# Source document:

#####

Friday, August 08, 2014

My favorite songs of 2014 so far


This year, I've been on the lookout for songs. Gravitating toward that hard diamond of perfection that only a concise, confident single (or album track that plays like one) can provide. I grew up on American Top 40, and even later, when I ventured down the extreme-metal path, brief video clips were guiding the way. Sipping and savoring is great, but sometimes you just want to gulp your music in a concentrated shot and feel it go straight to your head.

I don't know if 2014 has been a particularly good song year, or if that's just where I'm at. I find myself thinking in mixtape terms, listening—to new, recorded music, anyway—from a bite-size, instant-gratification perspective. (Then again, there are albums like La Dispute's Rooms of the House, which strikes me as a post-hardcore insta-classic, grabbing me as complete, immersive experiences.) Here are ten of my recent jams, all released since January.



1. Alvvays - "Archie, Marry Me"
This one is more teleportation device than mere song. It takes me somewhere else, so readily and completely that I feel like it ought to come equipped with some sort of "Do not operate motor vehicles…" warning. We speak of bittersweetness, and it's a cliché, until it's expressed as perfectly as it is here, as balmy melancholy, a sing-songy portrait of a life perched between adolescence and adulthood—or at least that's how I hear it. The deadpan lyrics (I really like the opening: "You've expressed explicitly your contempt for matrimony / You've student loans to pay / And will not risk the alimony") whisk me away to a sort of smart/lovelorn indie-film wonderland, like the best of Noah Baumbach, Whit Stillman and Wes Anderson. Yearning crushes set against the nerdy backdrop of academia, e.g. Overall, "Archie" is the kind of thing a "twee" skeptic—which I can sometimes be—might hold at arm's length initially; but then you move in a little closer, and you realize resistance is futile. P.S. I'm learning to love the whole album, i.e., the self-titled Alvvays debut, but the special exquisiteness of this track is really hard to ignore.

2. Future Islands - "Spirit"
Yes, "Seasons" (you know, the Letterman one) is a megajam, and the perfect wave for this fascinating Baltimore band to ride into the popular consciousness. But the song I play the most off the shrewdly titled Singles is "Spirit." It's a more dancey, insistent track than "Seasons," and, maybe better than any other Future Islands song, it sums up the band's weird alchemy—the transformation of apparent ’80s kitsch and stagy theatricality into transcendent emotional catharsis. If you've seen Future Islands live, you know that Sam Herring means every word, e.g., "For dreams come to those who let them in their guarded room." And the song rises and swells to meet the sentiment.

3. Sia - "Hostage"
Sia's 1000 Forms of Fear is so filled with concentrated pop bouillon, I have to take it in small doses. As anyone who's heard "Chandelier" can attest, the choruses on this thing are monstrous and unrelenting—elated, yes, but often quite sad. "Hostage" is the record's saving grace, its moment of pure giddy fun. Strokes guitarist Nick Valensi helped out on this one (I believe he also turned up on Sia's last LP, the very good We Are Born), and the track captures a bit of the lift of that band's fizziest material. "Hostage" embodies a real dance-in-front-of-the-mirror-singing-into-a-hairbrush vibe. The verse gets you dancing, and then, just before the :30 mark, the chorus comes gushing in, with Sia unleashing that glitzy belt, and as in the vertiginous "Chandelier" refrain, singer and song ascend to a peak of almost unbearable ecstasy.

#####

# Dataset extract:
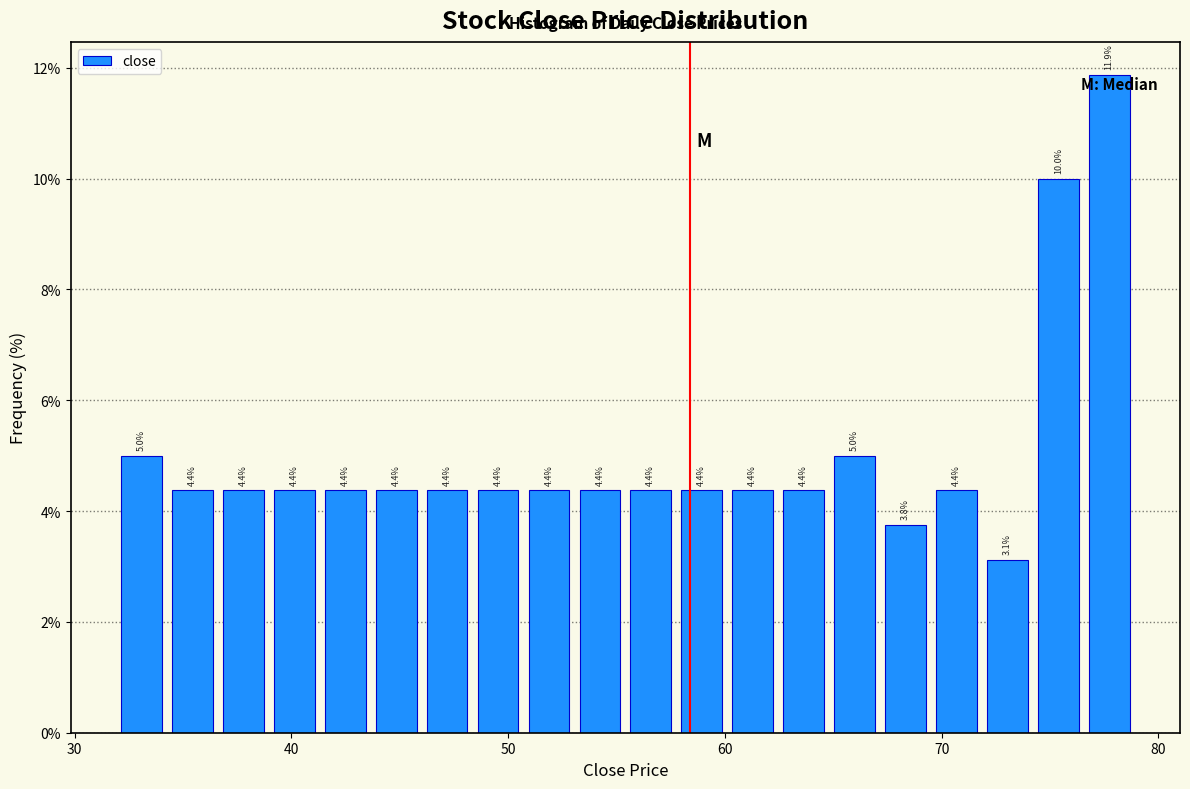

Around what value on the x-axis is the tallest bar? Give the approximate position of its centre, as read against the axis.

78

#####

# What this exercise asks:
1 – Can you condense the paragraph of the 2014 songs post that begins "Yes, "Seasons" (you know, the Letterman one)" into three sentences, keeping its main facts?
2 – Could you supply what comes after the last sentence of the 2014 songs post?
The listing was drawn from a separate source and is unrelated to the 2014 songs post.

# Answers to the problems:
1 – "Seasons," the Letterman one, is a megajam that carried the Baltimore band Future Islands into the popular consciousness, but "Spirit" is the song played most from the album Singles. More dancey and insistent than "Seasons," it may sum up the band's alchemy better than any other Future Islands song: it turns apparent '80s kitsch and stagy theatricality into transcendent emotional catharsis. Sam Herring means every word, such as "For dreams come to those who let them in their guarded room," and the song rises and swells to meet that sentiment.

2 –
 4. Mastodon - "The Motherload"
With help from producer Nick Raskulinecz, Mastodon has been pushing hard in a pop direction lately. The two resulting albums, The Hunter and the new Once More ’Round the Sun, work best in atomized form: Swallowed whole, they can be a bit cloying; you often feel the strain of an elementally "epic" band shoehorning itself into a radio-friendly format. But a few times on each record, Nick and the boys get it (it being the Perfect Mastodon Single) so, so right. Case in point, "The Motherload." This song proves, to me at least, that drummer Brann Dailor is the best singer this band's got. He sells this one with so much soul. And it doesn't hurt that the composition itself perfectly balances Mastodon's trademark burly drive, as well as the rock-and-roll swagger that's become a key part of their vocabulary, with a hooky pop imperative. I also love "High Road," Once's lead single, but "The Motherload" is the one that absolutely will not dislodge itself from my brain.

5. White Lung - "Snake Jaw"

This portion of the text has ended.